Unfortunately, the effect will be that suddenly they will own 10 per cent fewer shares than they did before. The theory is that this stock will be more highly rated once Transco, the heavily-regulated utility end of the business, has been decoupled from BG's go-go international arm with its exploration interests in Kazakhstan and other exotic places.

BG reckons there is a gap in the market for this type of index-linked corporate bond, now that the Government is more used to running surpluses than deficits and the flow of Treasury gilts has dried up. What is not in dispute is the fabulous investment that BG shares have proved since the business was demerged from Centrica two years ago and the chairman, Dick Giordano, advised all Sids to, er, bale out.

Since then the shares have ignored the worst that Claire Spottiswoode could throw at them - histrionically dubbed by BG as the "biggest smash and grab raid in history" - outperforming the market by 70 per cent. BG has even found enough spare money in the business to return pounds 1.3bn to shareholders, even as its market capitalisation doubles.

Meanwhile, the national gas network has not blown up and the 10,000 job losses that British Gas warned about have turned out to be nearer 2,000. Now there is another regulatory review on the horizon, chaired by Ms Spottiswoode's successor, a clever banker called Callum McCarthy.

BG is anxious to demonstrate for itself how much more operational efficiency can be squeezed out of Transco before the regulator gets ideas of his own. It is also keen to curry favour with Mr McCarthy by ring-fencing Transco from its unregulated business, so it can show that the one is not subsidising the other.

The logical extension of the legal and financial separation that BG plans for its pipeline and exploration arms would be a full demerger to unlock even more shareholder value. BG's top brass insists that such a move is not on the cards and by implication would not be in shareholders' interests. However, having advised small shareholders to sell out at the bottom, it is not clear that the BG board is best qualified to decide such matters.
################
> [Written exercise]
Sum up the article on BG in two sentences. The material after the text has nothing to do with it.

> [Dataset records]
################
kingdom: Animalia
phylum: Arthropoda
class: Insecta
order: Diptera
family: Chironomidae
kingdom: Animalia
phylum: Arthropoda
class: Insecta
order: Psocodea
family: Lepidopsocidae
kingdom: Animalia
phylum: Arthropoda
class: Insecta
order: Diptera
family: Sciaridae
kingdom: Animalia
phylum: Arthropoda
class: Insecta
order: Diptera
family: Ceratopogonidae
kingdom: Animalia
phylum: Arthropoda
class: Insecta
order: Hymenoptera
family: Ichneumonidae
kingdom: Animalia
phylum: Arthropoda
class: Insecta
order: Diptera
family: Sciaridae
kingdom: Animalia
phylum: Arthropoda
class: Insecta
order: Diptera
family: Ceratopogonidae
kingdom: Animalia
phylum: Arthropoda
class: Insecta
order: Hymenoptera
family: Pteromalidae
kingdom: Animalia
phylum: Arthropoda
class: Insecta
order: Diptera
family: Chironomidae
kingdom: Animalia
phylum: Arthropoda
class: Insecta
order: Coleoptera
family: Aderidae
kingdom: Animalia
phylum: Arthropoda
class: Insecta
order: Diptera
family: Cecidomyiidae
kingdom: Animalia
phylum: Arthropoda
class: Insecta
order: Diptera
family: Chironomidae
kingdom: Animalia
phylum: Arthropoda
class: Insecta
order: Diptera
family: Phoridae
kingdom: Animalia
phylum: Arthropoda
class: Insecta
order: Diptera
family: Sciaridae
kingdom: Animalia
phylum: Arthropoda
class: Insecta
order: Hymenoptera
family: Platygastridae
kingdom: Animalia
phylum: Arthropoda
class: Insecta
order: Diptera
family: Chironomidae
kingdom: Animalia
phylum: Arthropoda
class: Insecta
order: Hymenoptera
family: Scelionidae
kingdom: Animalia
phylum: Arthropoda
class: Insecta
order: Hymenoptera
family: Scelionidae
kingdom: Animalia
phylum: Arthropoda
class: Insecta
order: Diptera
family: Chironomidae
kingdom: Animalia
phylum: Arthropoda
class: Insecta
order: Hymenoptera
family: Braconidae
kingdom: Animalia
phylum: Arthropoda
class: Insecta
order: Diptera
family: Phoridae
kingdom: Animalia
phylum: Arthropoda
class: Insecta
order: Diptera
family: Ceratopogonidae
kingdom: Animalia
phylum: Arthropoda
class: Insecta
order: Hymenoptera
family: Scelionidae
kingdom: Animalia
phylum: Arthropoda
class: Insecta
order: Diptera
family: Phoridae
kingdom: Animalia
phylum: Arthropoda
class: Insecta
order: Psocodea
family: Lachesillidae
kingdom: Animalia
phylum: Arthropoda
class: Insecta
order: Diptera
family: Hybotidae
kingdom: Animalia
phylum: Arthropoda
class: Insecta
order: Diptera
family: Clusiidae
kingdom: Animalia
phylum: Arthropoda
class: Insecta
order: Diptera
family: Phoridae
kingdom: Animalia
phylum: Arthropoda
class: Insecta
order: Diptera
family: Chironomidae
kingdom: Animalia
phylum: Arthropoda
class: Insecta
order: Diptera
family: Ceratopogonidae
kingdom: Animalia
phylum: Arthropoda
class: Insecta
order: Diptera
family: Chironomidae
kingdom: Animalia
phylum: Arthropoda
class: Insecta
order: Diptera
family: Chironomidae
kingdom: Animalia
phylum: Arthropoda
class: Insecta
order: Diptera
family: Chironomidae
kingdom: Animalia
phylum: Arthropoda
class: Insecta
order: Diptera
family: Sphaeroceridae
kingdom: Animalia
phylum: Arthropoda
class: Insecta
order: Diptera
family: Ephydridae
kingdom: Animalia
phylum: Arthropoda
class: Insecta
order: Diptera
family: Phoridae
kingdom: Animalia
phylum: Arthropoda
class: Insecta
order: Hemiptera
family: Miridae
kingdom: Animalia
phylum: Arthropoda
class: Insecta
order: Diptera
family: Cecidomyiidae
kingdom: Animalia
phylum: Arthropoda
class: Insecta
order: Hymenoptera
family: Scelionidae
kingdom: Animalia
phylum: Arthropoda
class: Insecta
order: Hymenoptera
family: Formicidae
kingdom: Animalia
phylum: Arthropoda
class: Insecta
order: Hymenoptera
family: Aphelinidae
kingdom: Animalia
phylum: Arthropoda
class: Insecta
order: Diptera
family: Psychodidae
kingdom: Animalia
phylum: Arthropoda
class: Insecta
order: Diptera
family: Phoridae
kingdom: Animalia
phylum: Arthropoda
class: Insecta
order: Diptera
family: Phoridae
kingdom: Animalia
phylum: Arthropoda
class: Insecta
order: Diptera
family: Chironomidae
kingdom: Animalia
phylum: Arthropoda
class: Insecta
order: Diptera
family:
################
> [Exercise result]
BG plans to separate Transco, its heavily regulated utility business, from its international exploration arm, partly to win favor with the regulator Callum McCarthy by showing that the one is not subsidizing the other. Since the demerger from Centrica two years ago, BG shares have outperformed the market by 70 percent, though the company's leaders insist that a full demerger is not on the cards.